Why Clusters?
High performance at modest cost—what’s not to like? This document provides a brief introduction to compute clusters and explains how they can deliver considerable computing power at modest cost and, thanks to professional open source cluster software, ease of administration and use.
Problem Statement
Do any of the following descriptions sound familiar?- Your current computers are overloaded by the amount of processing required to analyze available data, verify more sophisticated designs, or meet user demands for improved response time. Your staff are clamoring for more computing power, but you don’t think you can afford it.
- You operate an expensive mainframe computer. Your computer salesman insists this system is the only way to get your work done in a timely manner, but you feel there must be a cheaper way.
- You hear about new analysis and modeling methods that you suspect could make a major difference to your business. If only, you think, you had a supercomputer.
If so, then compute clusters may have something to offer you.
Solution Statement
A cluster is a set of commodity processors and an interprocessor communication network, integrated in a manner that allows for modest machine room footprint and convenient administration. Because today’s microprocessors are as powerful as supercomputers, clusters can pack a big punch in a small package. And because clusters are constructed from commodity parts, their cost can be far lower than that of other high-performance computing solutions.
Some of the most powerful computers in the world today are clusters: in November 2007, 81% of the computers in the “Top 500” listing of the world’s most powerful supercomputers were clusters. But it would be a mistake to assume that clusters are only for big research centers. Indeed, a 2007 IDC report states that 25% of all spending on clusters used for highly computational or data-intensive processing (out of $10B total spent on such clusters) is for workgroup clusters with value $50,000 or less. That’s more than 50,000 such clusters sold in 2007 alone. (Another 36% are for departmental clusters, with value $50,000 to $250,000. Larger divisional and corporate systems account for the final 39%.)
The first clusters were piles of PCs with the monitors removed, running software put together by enthusiasts. They were cheap, but a nightmare to construct and maintain. Today, a variety of vendors will supply you with high-quality systems based on rack-mounted units or blade hardware, while professional open-source software such as UniCluster Express offers high-quality, low-cost, commercially supported cluster management solutions.

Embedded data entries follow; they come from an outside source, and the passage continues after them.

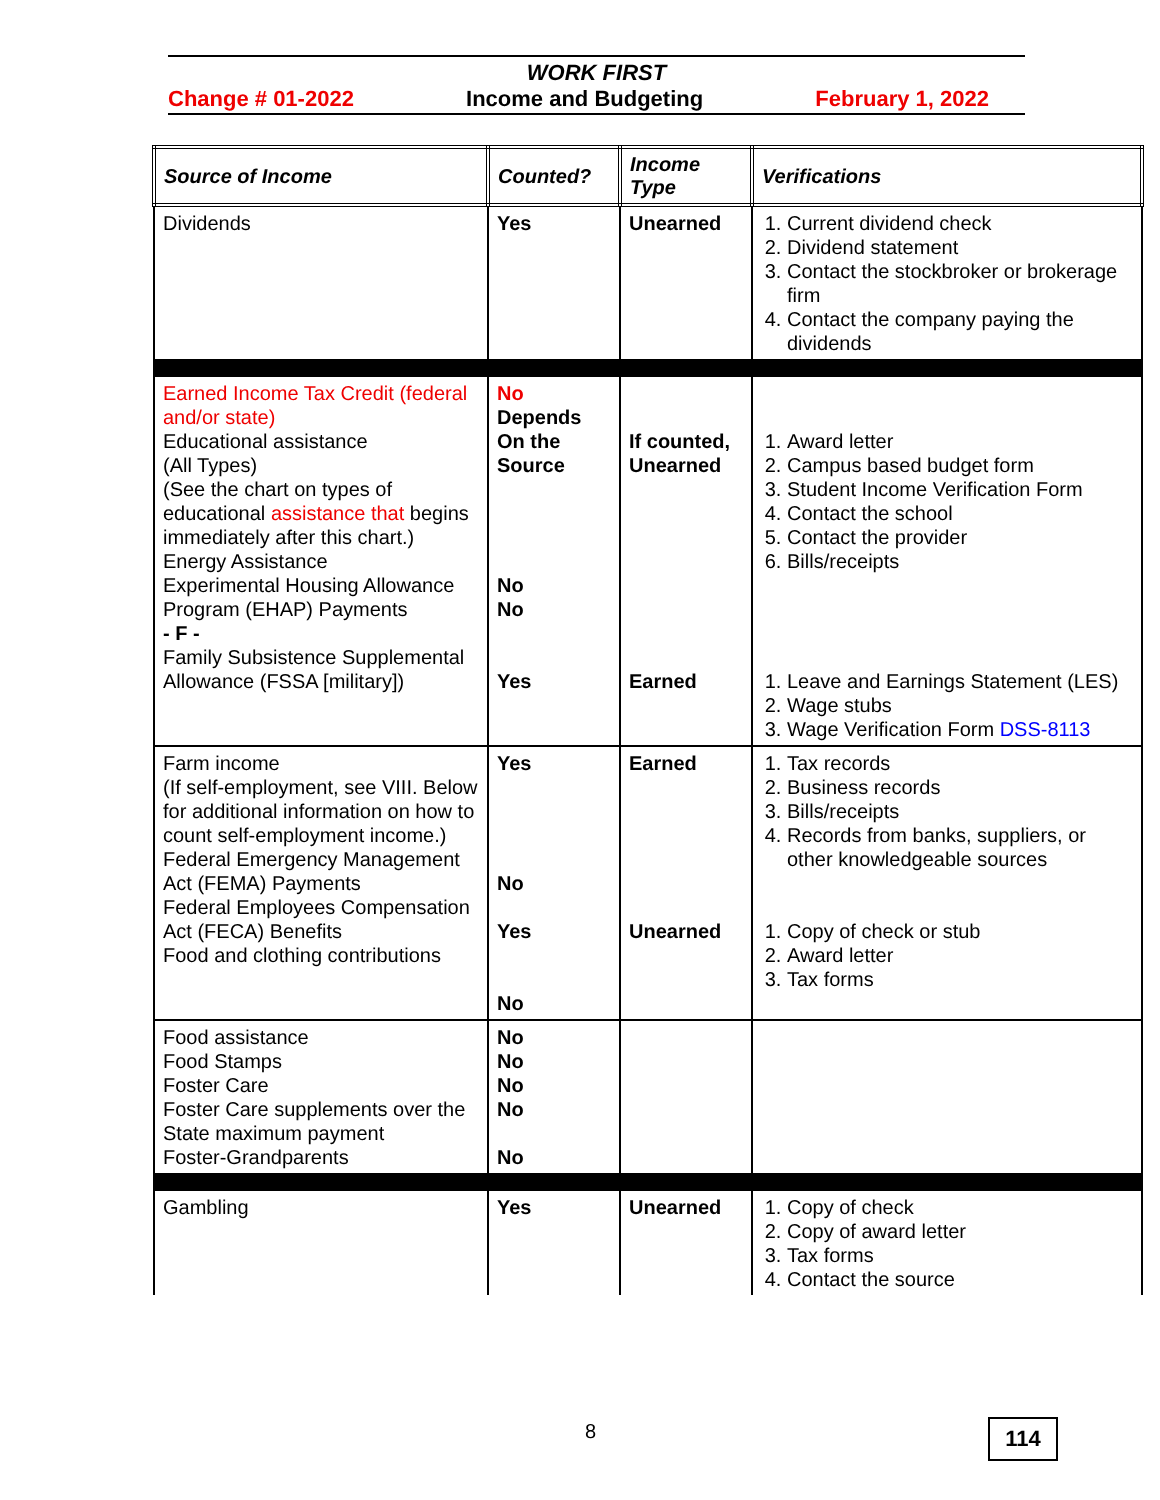WORK FIRST
Change # 01-2022 Income and Budgeting February 1, 2022
| Source of Income | Counted? | Income Type | Verifications |
| --- | --- | --- | --- |
| Dividends | Yes | Unearned | 1. Current dividend check 2. Dividend statement 3. Contact the stockbroker or brokerage firm 4. Contact the company paying the dividends |
| Earned Income Tax Credit (federal and/or state) Educational assistance (All Types) (See the chart on types of educational assistance that begins immediately after this chart.) Energy Assistance Experimental Housing Allowance Program (EHAP) Payments - F - Family Subsistence Supplemental Allowance (FSSA [military]) | No Depends On the Source No No Yes | If counted, Unearned Earned | 1. Award letter 2. Campus based budget form 3. Student Income Verification Form 4. Contact the school 5. Contact the provider 6. Bills/receipts 1. Leave and Earnings Statement (LES) 2. Wage stubs 3. Wage Verification Form DSS-8113 |
| Farm income (If self-employment, see VIII. Below for additional information on how to count self-employment income.) Federal Emergency Management Act (FEMA) Payments Federal Employees Compensation Act (FECA) Benefits Food and clothing contributions | Yes No Yes No | Earned Unearned | 1. Tax records 2. Business records 3. Bills/receipts 4. Records from banks, suppliers, or other knowledgeable sources 1. Copy of check or stub 2. Award letter 3. Tax forms |
| Food assistance Food Stamps Foster Care Foster Care supplements over the State maximum payment Foster-Grandparents | No No No No No | | |
| Gambling | Yes | Unearned | 1. Copy of check 2. Copy of award letter 3. Tax forms 4. Contact the source |
8 114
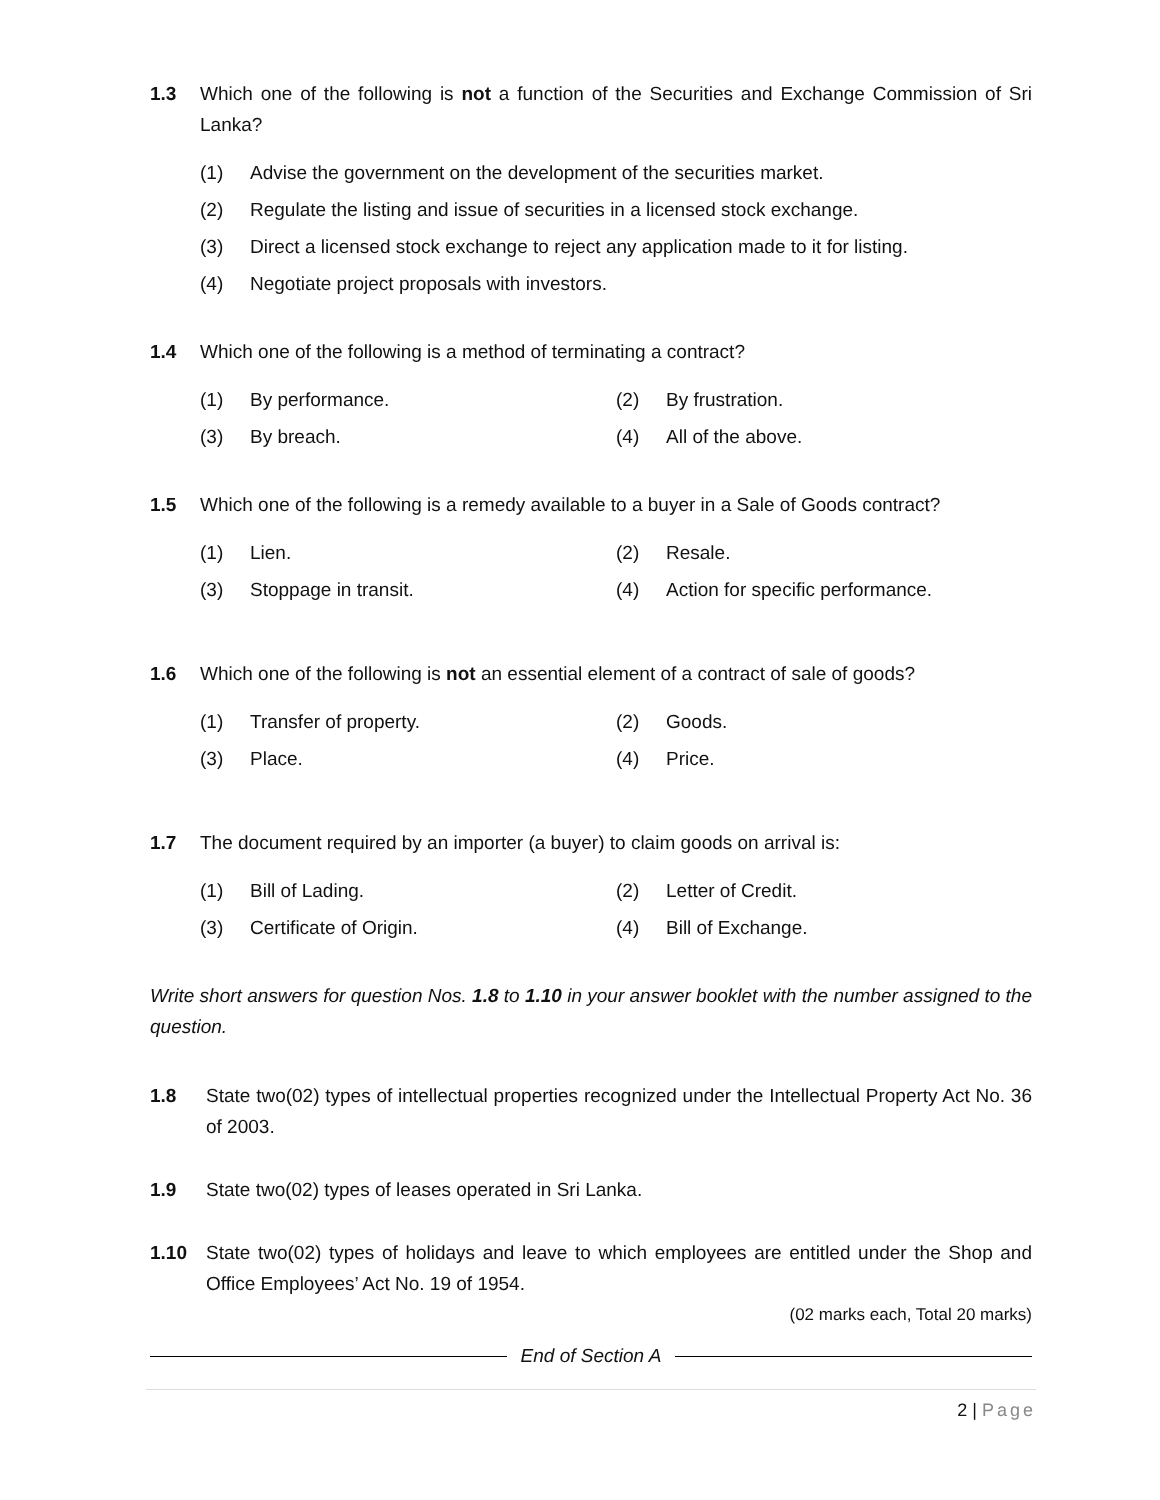1.3 Which one of the following is not a function of the Securities and Exchange Commission of Sri Lanka?
(1) Advise the government on the development of the securities market.
(2) Regulate the listing and issue of securities in a licensed stock exchange.
(3) Direct a licensed stock exchange to reject any application made to it for listing.
(4) Negotiate project proposals with investors.
1.4 Which one of the following is a method of terminating a contract?
(1) By performance. (2) By frustration.
(3) By breach. (4) All of the above.
1.5 Which one of the following is a remedy available to a buyer in a Sale of Goods contract?
(1) Lien. (2) Resale.
(3) Stoppage in transit. (4) Action for specific performance.
1.6 Which one of the following is not an essential element of a contract of sale of goods?
(1) Transfer of property. (2) Goods.
(3) Place. (4) Price.
1.7 The document required by an importer (a buyer) to claim goods on arrival is:
(1) Bill of Lading. (2) Letter of Credit.
(3) Certificate of Origin. (4) Bill of Exchange.
Write short answers for question Nos. 1.8 to 1.10 in your answer booklet with the number assigned to the question.
1.8 State two(02) types of intellectual properties recognized under the Intellectual Property Act No. 36 of 2003.
1.9 State two(02) types of leases operated in Sri Lanka.
1.10 State two(02) types of holidays and leave to which employees are entitled under the Shop and Office Employees’ Act No. 19 of 1954.
(02 marks each, Total 20 marks)
End of Section A
2 | Page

Professional open source cluster software (see “Anatomy of a Cluster”) provides an integrated file system, resource management, administration, and remote access solution. This software makes it straightforward for a systems administrator to install and operate a cluster. It also makes it easy for users to run their workloads, which may comprise large numbers of single processor jobs or smaller numbers of parallel jobs that run on many processors simultaneously—or any mix of the two types. Resource management interfaces allow administrators to control the priority and response time of different job types, so that (for example) interactive jobs achieve rapid response.
Reasons given for using clusters in the IDC survey reported mentioned above include improved price-performance; better system throughput, reduced total cost of ownership, ability to run larger problems; new, more, or better results; capacity management; and improved competitiveness. Application domains in which clusters are widely used include electronic design, engineering, research, financial services, oil and gas, and biosciences. An increasing number of ISV software comes cluster-enabled.
An individual cluster can be a powerful resource for a workgroup, department, or company. Further benefits can accrue if that resource is grid-enabled. The cost effectiveness of compute clusters relative to mainframes has resulted in them being deployed in large numbers across the enterprise. Once specialized resources, high-quality system integration and professional open source software means that clusters can now be used in almost any company to deliver required computing power with low total cost of ownership.